A potential problem with the above described viscoelastic surfactant system is that cationic surfactants can coat with an oily film formation rocks, which would increase the resistance of the petroleum flow through formation pores - a water wet formation is more beneficial for production than an oil wet formation. Application of the above viscoelastic surfactant system is also restricted to temperatures below about 110° C.; and, it results to be most effective at temperatures below about 80° C.
Crosslinked fracturing gels were first experimented wuth in the late 1960s, introducing innovative technical features that allowed them to overcome in quality and outcomes the simple water-based gels used in the United States (Fig. 4). Their point of advantage was the very high viscosity yields (about 20,000 centipoises) for modest polymer concentration, which made them ideal for carrying higher concentrations of proppants due to inherent high efficiency.

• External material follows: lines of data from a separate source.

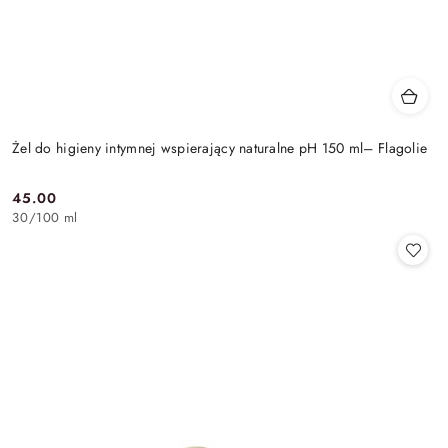
Żel do higieny intymnej wspierający naturalne pH 150 ml– Flagolie
45.00
Cena:
30
/
100 ml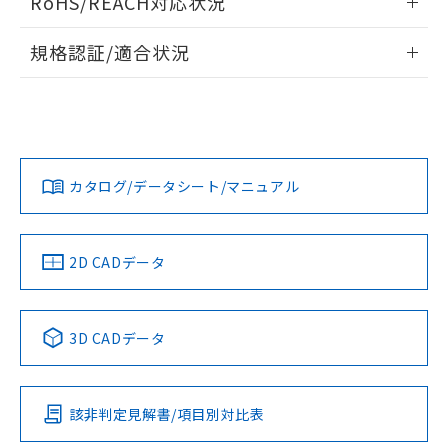
RoHS/REACH対応状況
物質の対応では、対応完了までの期間は出
端子配置/内部接続
情報更新：2026/7/29
荷製品に未対応品が混在することから備考
規格認証/適合状況
欄に対応日を記載しておりました。
既に当社にて対応品への在庫切替を完了
EU RoHS
注意事項・凡例
G5V-2-H1 DC12についての規格認証/適合状況については、
していることから、特段のことがない限
「カスタマーサポートセンタ お客様相談室」または貴社担当
り、2022年1月12日より割愛しておりま
オムロン営業員または販売店にお問い合わせください。
す。
対応状況
対応予定月
※1
※2
お問い合わせ
カタログ/データシート/マニュアル
対応済み
取りつけ穴加工図
中国 RoHS
注意事項・凡例
2D CADデータ
中国 RoHS表
※1 ※2
3D CADデータ
Pb
Hg
Cd
Cr(VI)
該非判定見解書/項目別対比表
O
O
O
O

Crosslinked fracturing gel are composed of aqueous liquid, a gelling agent, and a crosslinking compound. The aqueous liquid is used to hydrate the gelling agent prior to crosslinking, and it must be of a pH which is compatible with the crosslinking compound used to crosslink the hydrated gelling agent. Most important, it has to be clean from impurities of a size sufficient to clog either the oil well tubing or conduit or the pumping equipment used to push the fracturing gel into the formation. Given the high viscosity, crosslinked fracturing gels works well even without a lubricating layer between the fracturing liquid and the well tubing, which substantially reduces costs and operational time; and, it can be easily pumped into the formation with pumping equipment and tubular goods normally available at a wellhead.